Ce matin, lors d’une conférence de presse, Nathalie Mironova et Alexandre Nikitine, les 2 écologistes russes les plus connus, ont adressé un appel enflammé à la Suisse. Ils exhortent le Conseil fédéral de prendre une position claire contre l’exportation de déchets radioactifs suisses en Russie. M. Nikitine explique: « La Russie souffre déjà d’assez de problèmes écologiques, la Suisse ne doit pas encore nous refiler ceux qu’elle ne peut pas résoudre elle-même. »

Berne (BE). Ce matin, lors de la conférence de presse, Nathalie Mironova, experte reconnue en questions atomiques a déclaré: « Un Etat qui profite d’une technologie doit aussi en assumer les inconvénients ».

De quoi s’agit-il? Il y a près de 2 ans, en janvier 1999, Greenpeace a dévoilé une déclaration d’intention secrète entre le Ministère russe de l’énergie atomique (Minatom) et les exploitants des centrales nucléaires (CN) suisses. Les 2 parties avaient convenu d’exporter du combustible nucléaire irradié (CNI) en Russie pour en retraiter le plutonium, ainsi que le stocker provisoirement et définitivement. A ce moment-là, les nucléocrates suisses avaient affirmé que c’était absolument informel et les autorités avaient déclaré qu’elles n’avaient pas à s’en mêler.

Derrière les coulisses, ces projets radioactifs se précisent: en Russie, le Minatom fait pression pour la suppression de l’interdiction d’importer des déchets radioactifs; en Suisse, l’industrie atomique veut le droit d’exporter des déchets radioactifs sans restrictions. La Suisse s’intéresse en outre officiellement à la location de combustible nucléaire russe, y compris le stockage consécutif de ces déchets hautement radioactifs en Russie. Les citoyens russes, au nombre de 2,5 millions, sont toutefois en train de jeter du sable dans les rouages des plans des atomogarques helvético-russes; cet automne, ils ont signé un référendum contre la suppression de l’interdiction d’importer des déchets radioactifs.

M. Nikitine ajoute: « Dans le cadre de ce projet, la sécurité n’est pas assurée.

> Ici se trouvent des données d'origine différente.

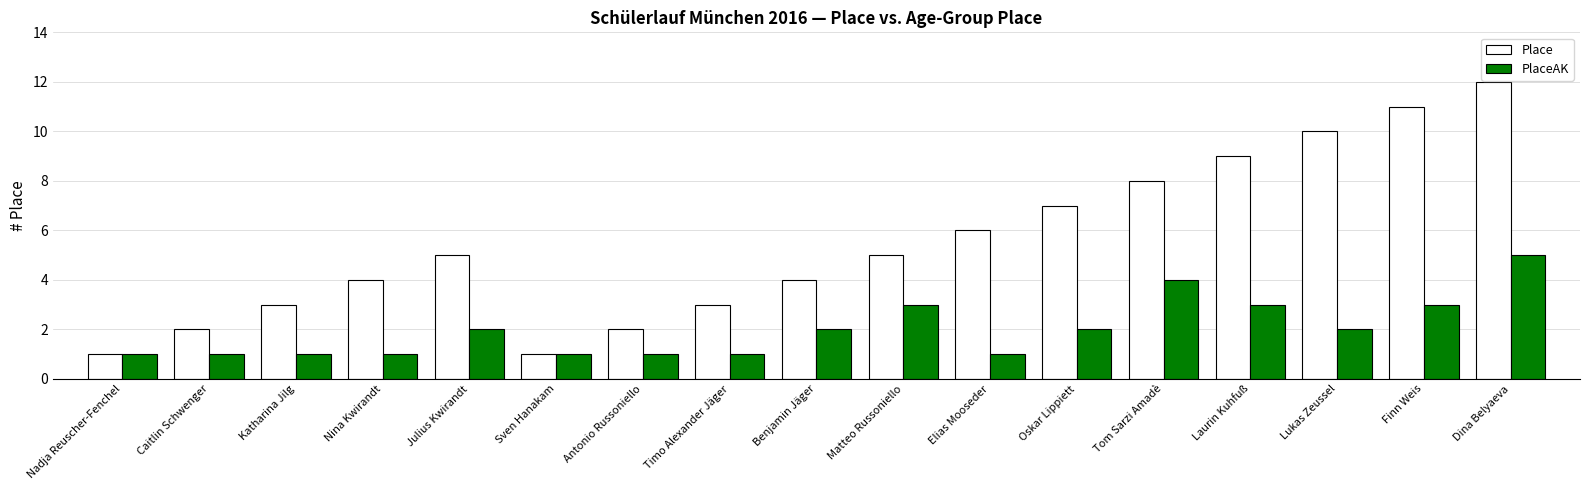

What is the maximum value for PlaceAK?

5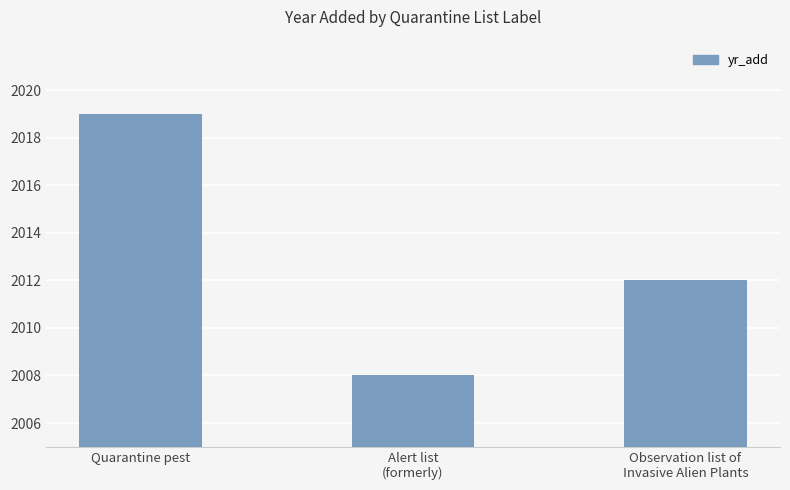

What is the difference between the maximum and second lowest values?

7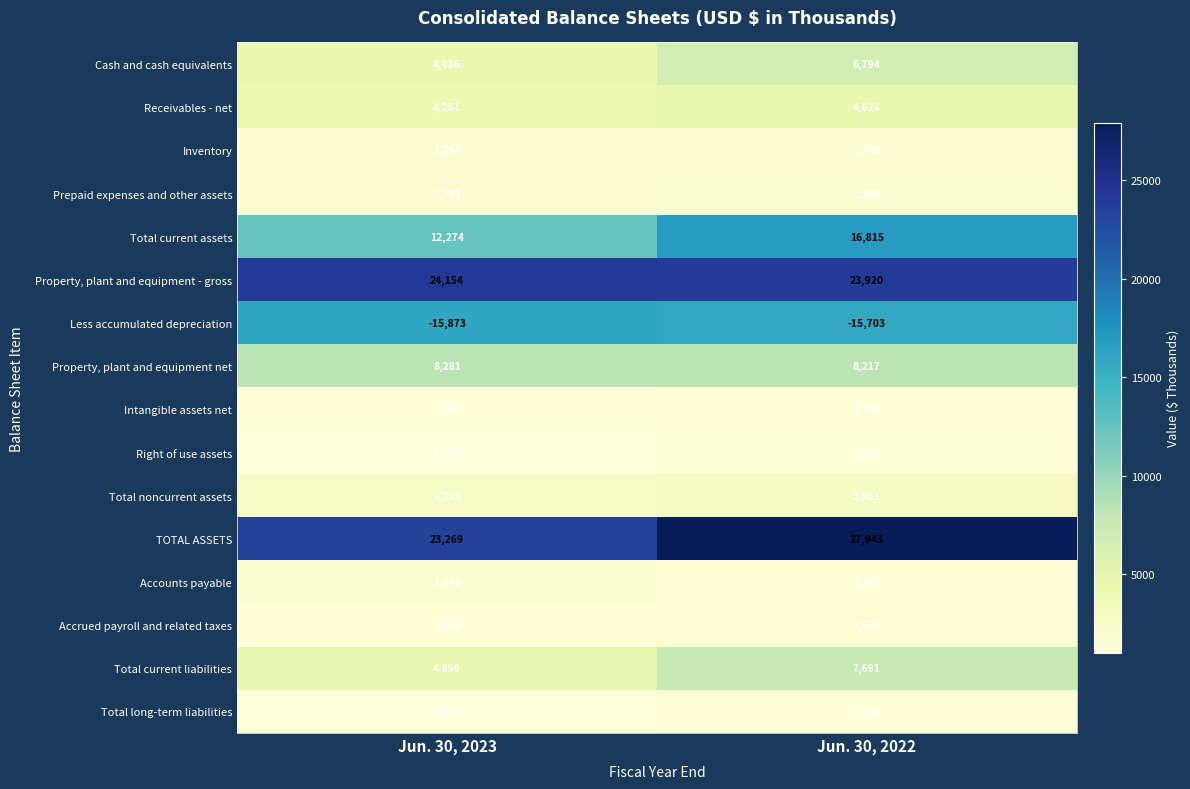

True or false: Total current assets has a value of 12274 at Jun. 30, 2023.

True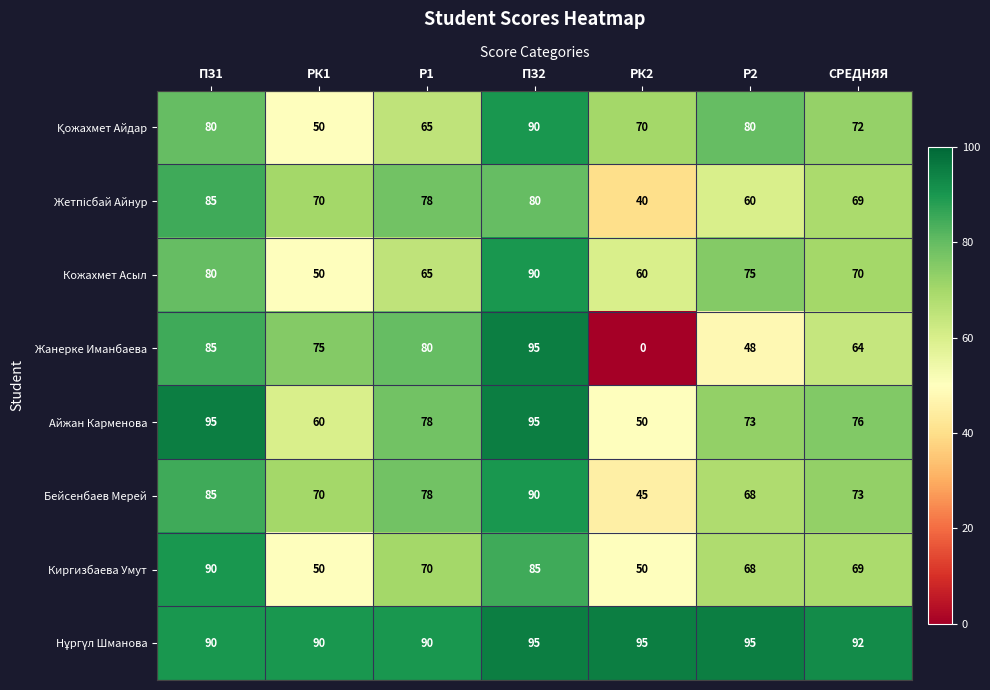

What is the lowest value of the Бейсенбаев Мерей series?

45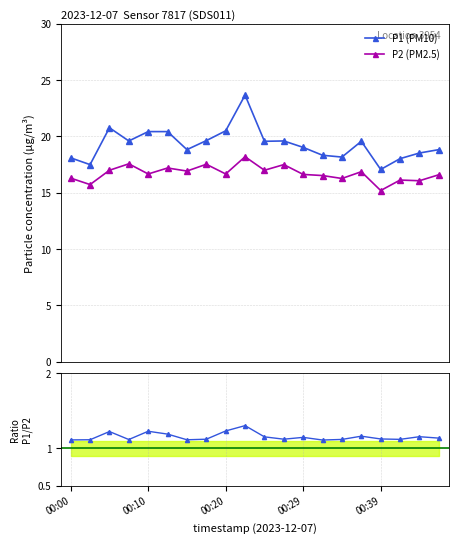

How many categories are shown in the chart?

20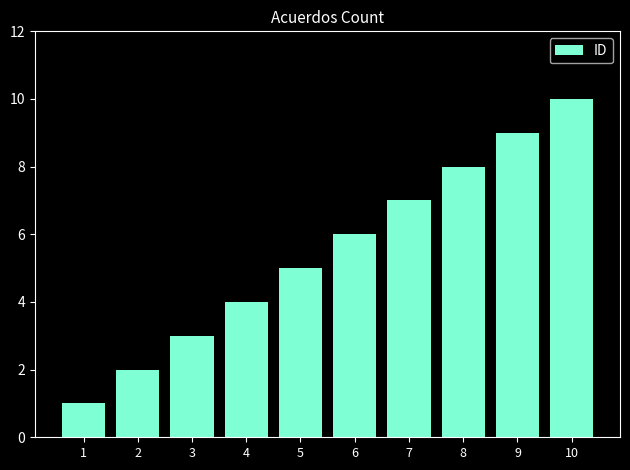

What is the difference between the maximum and second lowest values?

8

Les responsables des autorités et de l’industrie ne sont pas en mesure de gérer correctement un tel projet sur le plan politique et technique ». Les écologistes suisses s’adressent à la Suisse, parce que l’industrie atomique suisse est toujours la première cliente citée des prestations atomiques russes et que la Suisse est le premier et seul pays occidental à s’intéresser aux propositions de russes de location. La « politique » suisse n’assume pas son rôle et s’est retirée du dossier. Les autorités et le Conseil fédéral sont accusés de favoriser par leur attitude passive les projets atomiques russes.

NB. Nathalie Mironova et Alexandre Nikitine seront encore en Suisse demain mardi 28.11.00 et rencontreront, entre autres, des représentants de la DSN du DFAE pour des conversations informelles.